▶

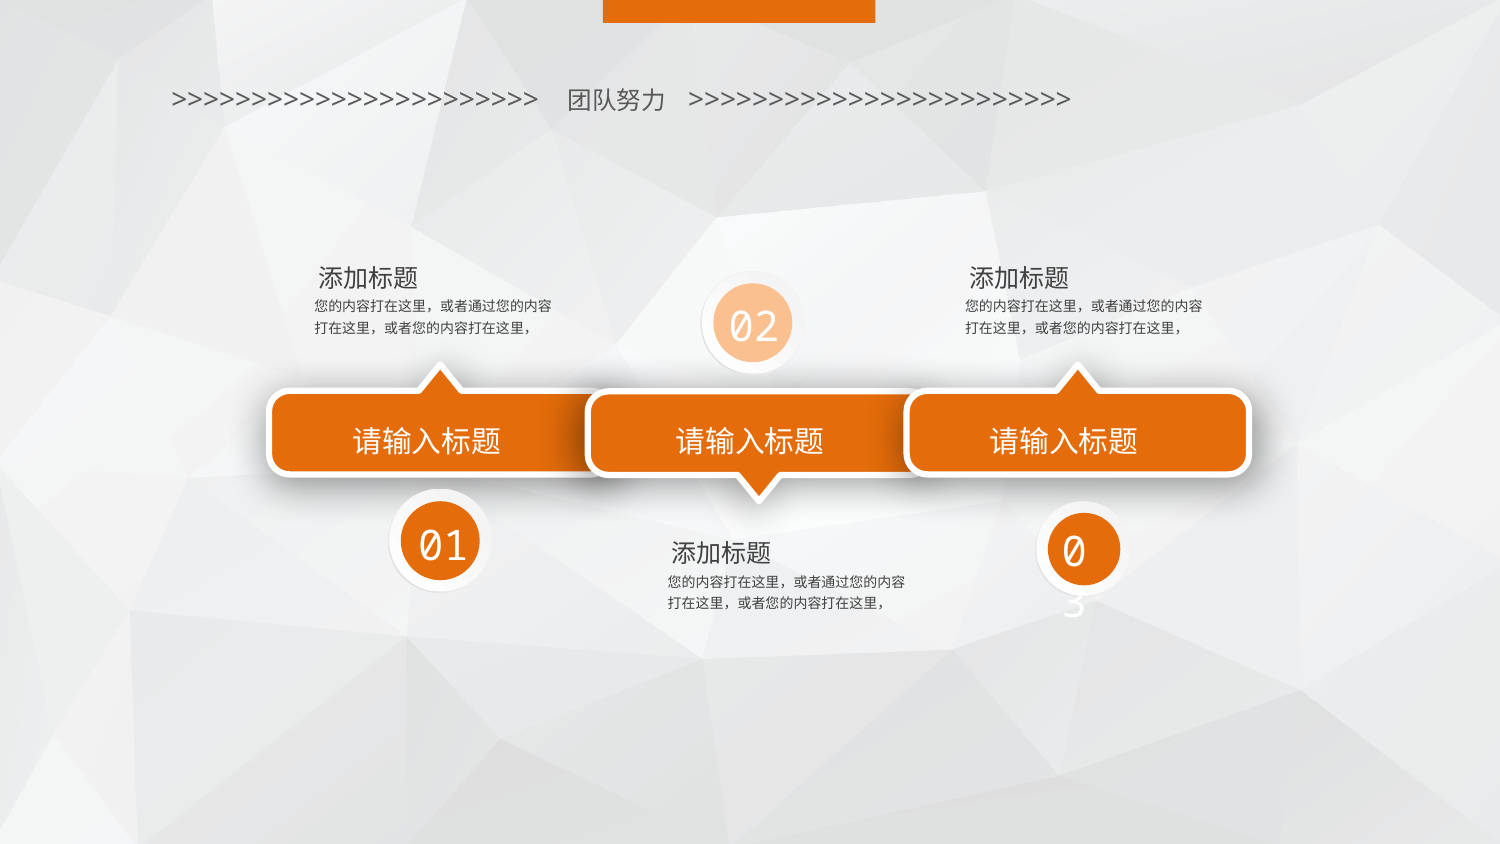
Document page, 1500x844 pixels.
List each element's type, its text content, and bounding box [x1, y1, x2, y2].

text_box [1046, 512, 1124, 635]
text_box >>>>>>>>>>>>>>>>>>>>>>> 团队努力 >>>>>>>>>>>>>>>>>>>>>>>> [158, 74, 1367, 122]
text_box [953, 247, 1228, 344]
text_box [700, 270, 806, 376]
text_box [713, 283, 799, 363]
text_box 请输入标题 [660, 404, 868, 459]
text_box [601, 0, 877, 25]
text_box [1034, 500, 1132, 598]
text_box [302, 247, 578, 344]
text_box [265, 361, 562, 478]
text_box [387, 488, 493, 594]
text_box 请输入标题 [974, 404, 1182, 459]
text_box [903, 361, 1253, 478]
text_box [584, 388, 892, 505]
picture [0, 0, 1500, 844]
text_box 请输入标题 [337, 404, 544, 459]
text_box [656, 522, 931, 619]
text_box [400, 500, 488, 581]
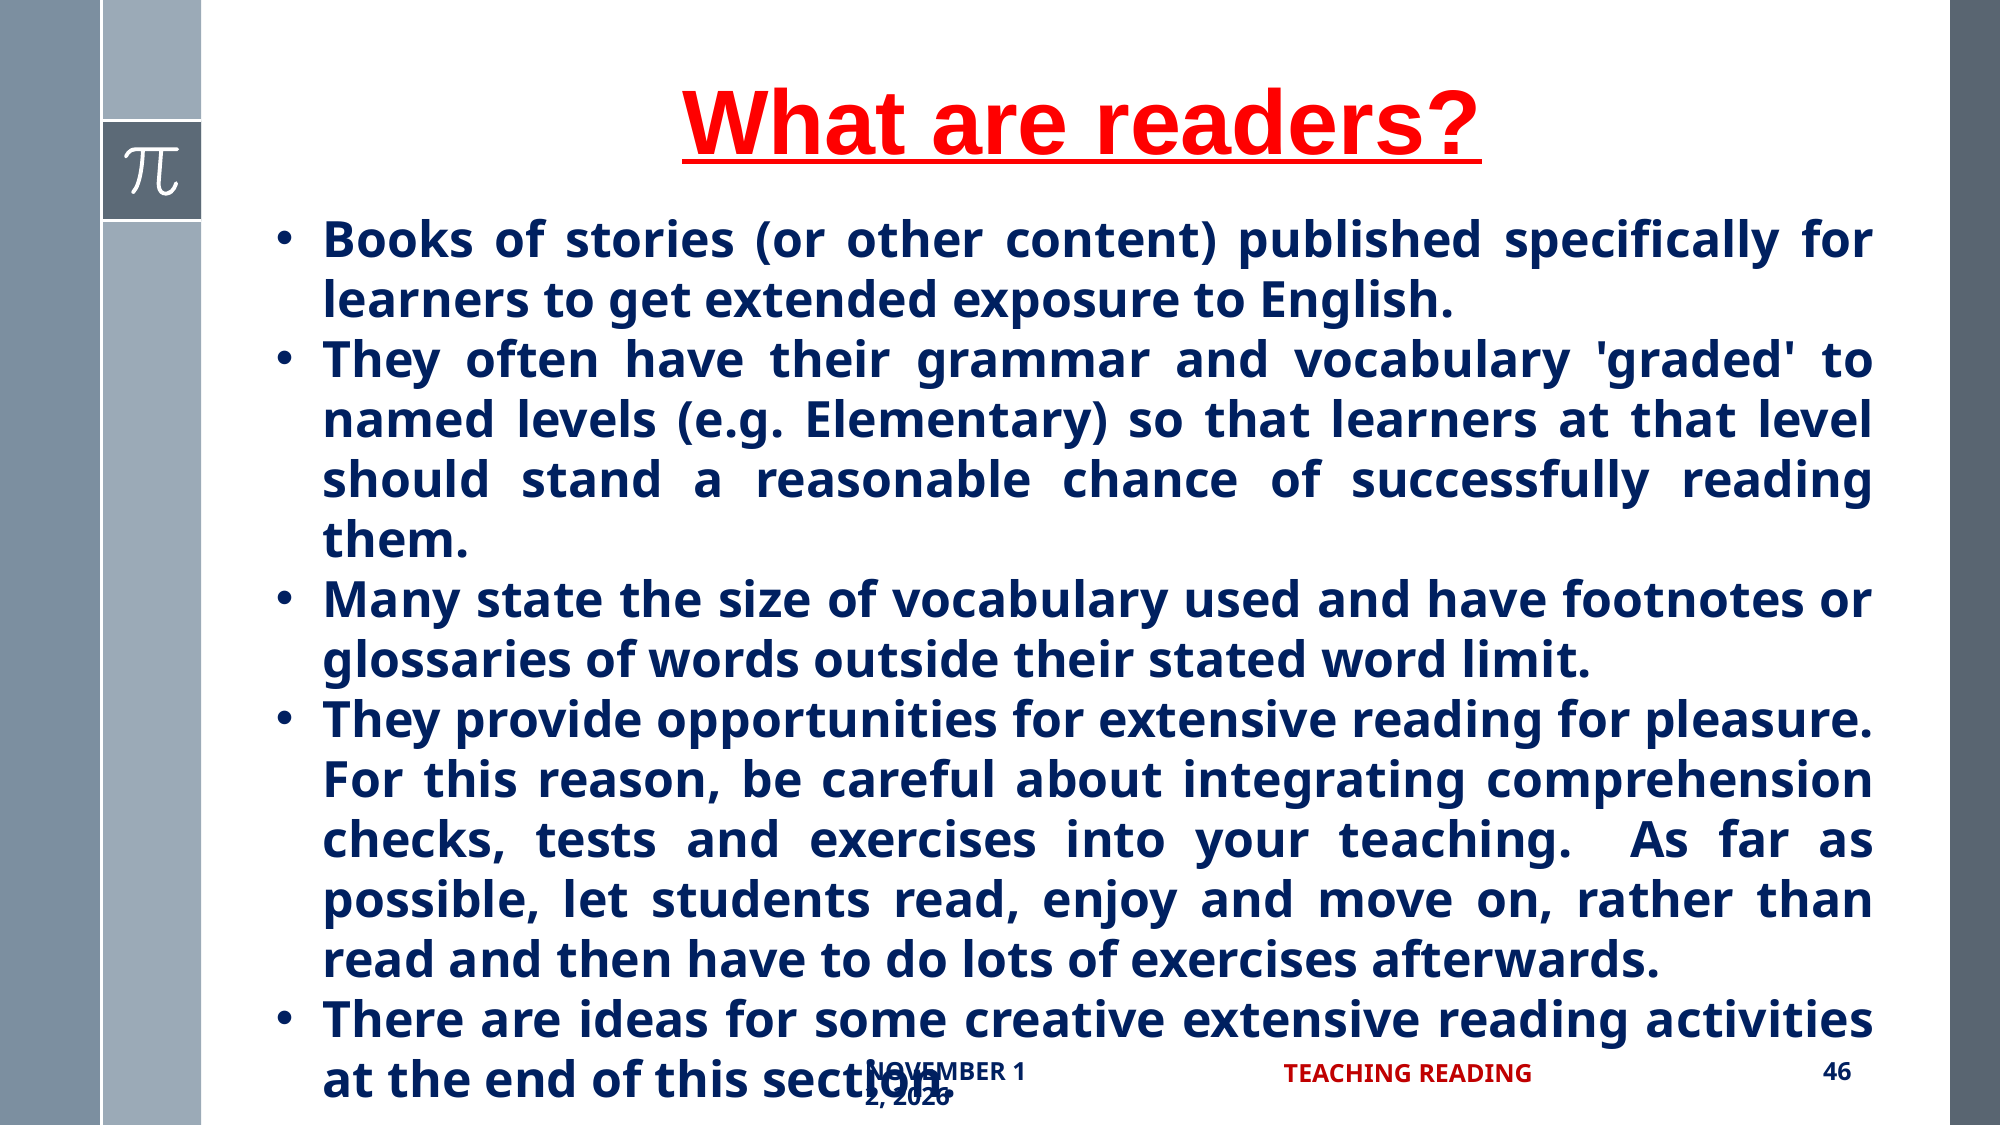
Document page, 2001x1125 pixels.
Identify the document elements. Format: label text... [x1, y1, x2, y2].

text_box Books of stories (or other content) published specifically for learners to get extended exposure to English. They often have their grammar and vocabulary 'graded' to named levels (e.g. Elementary) so that learners at that level should stand a reasonable chance of successfully reading them. Many state the size of vocabulary used and have footnotes or glossaries of words outside their stated word limit. They provide opportunities for extensive reading for pleasure. For this reason, be careful about integrating comprehension checks, tests and exercises into your teaching. As far as possible, let students read, enjoy and move on, rather than read and then have to do lots of exercises afterwards. There are ideas for some creative extensive reading activities at the end of this section. [261, 199, 1890, 1115]
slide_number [849, 1042, 1050, 1103]
footer Teaching Reading [1082, 1042, 1735, 1103]
title What are readers? [516, 0, 1648, 182]
slide_number 46 [1766, 1042, 1867, 1103]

◀

> Job
Please retype the material above exactly, and omit its images.

> Answer to this exercise
Document page, 1500x844 pixels.
List each element's type, its text content, and bounding box [x1, y1, x2, y2].

text_box [1046, 512, 1124, 635]
text_box >>>>>>>>>>>>>>>>>>>>>>> 团队努力 >>>>>>>>>>>>>>>>>>>>>>>> [158, 74, 1367, 122]
text_box [953, 247, 1228, 344]
text_box [700, 270, 806, 376]
text_box [713, 283, 799, 363]
text_box 请输入标题 [660, 404, 868, 459]
text_box [601, 0, 877, 25]
text_box [1034, 500, 1132, 598]
text_box [302, 247, 578, 344]
text_box [265, 361, 562, 478]
text_box [387, 488, 493, 594]
text_box 请输入标题 [974, 404, 1182, 459]
text_box [903, 361, 1253, 478]
text_box [584, 388, 892, 505]
picture [0, 0, 1500, 844]
text_box 请输入标题 [337, 404, 544, 459]
text_box [656, 522, 931, 619]
text_box [400, 500, 488, 581]
Document page, 2001x1125 pixels.
Identify the document elements. Format: label text... [x1, y1, x2, y2].

text_box Books of stories (or other content) published specifically for learners to get extended exposure to English. They often have their grammar and vocabulary 'graded' to named levels (e.g. Elementary) so that learners at that level should stand a reasonable chance of successfully reading them. Many state the size of vocabulary used and have footnotes or glossaries of words outside their stated word limit. They provide opportunities for extensive reading for pleasure. For this reason, be careful about integrating comprehension checks, tests and exercises into your teaching. As far as possible, let students read, enjoy and move on, rather than read and then have to do lots of exercises afterwards. There are ideas for some creative extensive reading activities at the end of this section. [261, 199, 1890, 1115]
slide_number [849, 1042, 1050, 1103]
footer Teaching Reading [1082, 1042, 1735, 1103]
title What are readers? [516, 0, 1648, 182]
slide_number 46 [1766, 1042, 1867, 1103]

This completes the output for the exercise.